Base Abstraction Level
Pillar — Highest-level weakness category
Class — Abstract, language-independent
Base — Specific enough to detect
Variant — Tied to specific technology
Compound — Requires multiple weaknesses
Draft MITRE CWE Status
Stable — Fully reviewed and complete
Draft — Under development, may change
Incomplete — Partially defined by MITRE
Deprecated — No longer recommended
Obsolete — Replaced by another CWE
Policy Privileges are not Assigned Consistently Between Control and Data Agents

Description

The product's hardware-enforced access control for a particular resource improperly accounts for privilege discrepancies between control and write policies.

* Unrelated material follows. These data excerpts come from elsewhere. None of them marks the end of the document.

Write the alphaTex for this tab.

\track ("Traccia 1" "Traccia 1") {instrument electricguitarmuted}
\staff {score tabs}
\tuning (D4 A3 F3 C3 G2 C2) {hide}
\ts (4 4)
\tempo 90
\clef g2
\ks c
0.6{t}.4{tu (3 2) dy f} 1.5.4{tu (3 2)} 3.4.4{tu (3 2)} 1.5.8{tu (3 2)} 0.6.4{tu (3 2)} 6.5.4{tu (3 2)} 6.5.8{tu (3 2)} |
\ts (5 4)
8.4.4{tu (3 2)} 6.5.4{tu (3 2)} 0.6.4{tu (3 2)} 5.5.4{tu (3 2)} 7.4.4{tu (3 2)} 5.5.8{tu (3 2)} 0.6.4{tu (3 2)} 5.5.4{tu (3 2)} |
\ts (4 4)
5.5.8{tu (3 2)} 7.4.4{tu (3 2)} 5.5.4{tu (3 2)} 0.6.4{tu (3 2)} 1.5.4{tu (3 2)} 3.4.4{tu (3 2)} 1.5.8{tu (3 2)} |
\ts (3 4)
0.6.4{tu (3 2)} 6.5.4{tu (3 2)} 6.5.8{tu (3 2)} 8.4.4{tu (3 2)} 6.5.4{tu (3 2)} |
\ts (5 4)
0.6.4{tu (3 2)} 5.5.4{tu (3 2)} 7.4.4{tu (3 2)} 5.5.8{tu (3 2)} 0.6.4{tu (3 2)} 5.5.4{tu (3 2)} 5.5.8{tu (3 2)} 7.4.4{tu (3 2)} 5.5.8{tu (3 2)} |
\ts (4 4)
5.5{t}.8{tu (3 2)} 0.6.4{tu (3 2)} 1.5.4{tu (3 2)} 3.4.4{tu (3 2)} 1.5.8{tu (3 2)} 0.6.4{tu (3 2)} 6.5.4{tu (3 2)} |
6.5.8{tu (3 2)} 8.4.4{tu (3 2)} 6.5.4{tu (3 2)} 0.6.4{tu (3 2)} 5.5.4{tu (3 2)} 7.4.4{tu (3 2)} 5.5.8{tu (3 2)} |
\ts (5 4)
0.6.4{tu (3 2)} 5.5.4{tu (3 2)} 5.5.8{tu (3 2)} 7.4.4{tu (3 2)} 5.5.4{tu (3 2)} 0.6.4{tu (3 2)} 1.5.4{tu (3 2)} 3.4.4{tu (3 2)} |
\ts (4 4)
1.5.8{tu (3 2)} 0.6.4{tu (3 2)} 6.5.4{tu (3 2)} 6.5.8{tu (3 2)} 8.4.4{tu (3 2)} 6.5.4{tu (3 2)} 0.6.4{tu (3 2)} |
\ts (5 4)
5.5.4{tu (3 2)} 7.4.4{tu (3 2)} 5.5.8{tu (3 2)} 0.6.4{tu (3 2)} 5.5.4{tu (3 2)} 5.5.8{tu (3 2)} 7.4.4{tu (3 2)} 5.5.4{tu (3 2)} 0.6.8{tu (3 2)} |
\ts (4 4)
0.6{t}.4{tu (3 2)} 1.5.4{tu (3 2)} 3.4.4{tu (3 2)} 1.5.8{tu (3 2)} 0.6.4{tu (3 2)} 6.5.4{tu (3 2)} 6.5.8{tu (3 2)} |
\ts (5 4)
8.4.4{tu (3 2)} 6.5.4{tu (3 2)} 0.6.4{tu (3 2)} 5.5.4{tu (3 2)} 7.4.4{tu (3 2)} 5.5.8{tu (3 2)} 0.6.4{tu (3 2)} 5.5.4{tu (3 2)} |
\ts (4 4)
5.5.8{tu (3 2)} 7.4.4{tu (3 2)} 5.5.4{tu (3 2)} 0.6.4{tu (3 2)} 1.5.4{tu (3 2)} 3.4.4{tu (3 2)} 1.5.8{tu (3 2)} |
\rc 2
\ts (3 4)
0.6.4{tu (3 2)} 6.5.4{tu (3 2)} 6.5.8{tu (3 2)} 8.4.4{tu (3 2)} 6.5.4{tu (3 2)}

Integrated circuits and hardware engines may provide access to resources (device-configuration, encryption keys, etc.) belonging to trusted firmware or software modules (commonly set by a BIOS or a bootloader). These accesses are typically controlled and limited by the hardware. Hardware design access control is sometimes implemented using a policy. A policy defines which entity or agent may or may not be allowed to perform an action. When a system implements multiple levels of policies, a control policy may allow direct access to a resource as well as changes to the policies themselves. Resources that include agents in their control policy but not in their write policy could unintentionally allow an untrusted agent to insert itself in the write policy register. Inclusion in the write policy register could allow a malicious or misbehaving agent write access to resources. This action could result in security compromises including leaked information, leaked encryption keys, or modification of device configuration.

Consequences

Confidentiality, Integrity, Availability, Access Control — Modify Memory, Read Memory, DoS: Crash, Exit, or Restart, Execute Unauthorized Code or Commands, Gain Privileges or Assume Identity, Bypass Protection Mechanism, Read Files or Directories, Reduce Reliability

Mitigations

Phase: Architecture and Design, Implementation

Access-control-policy definition and programming flow must be sufficiently tested in pre-silicon and post-silicon testing.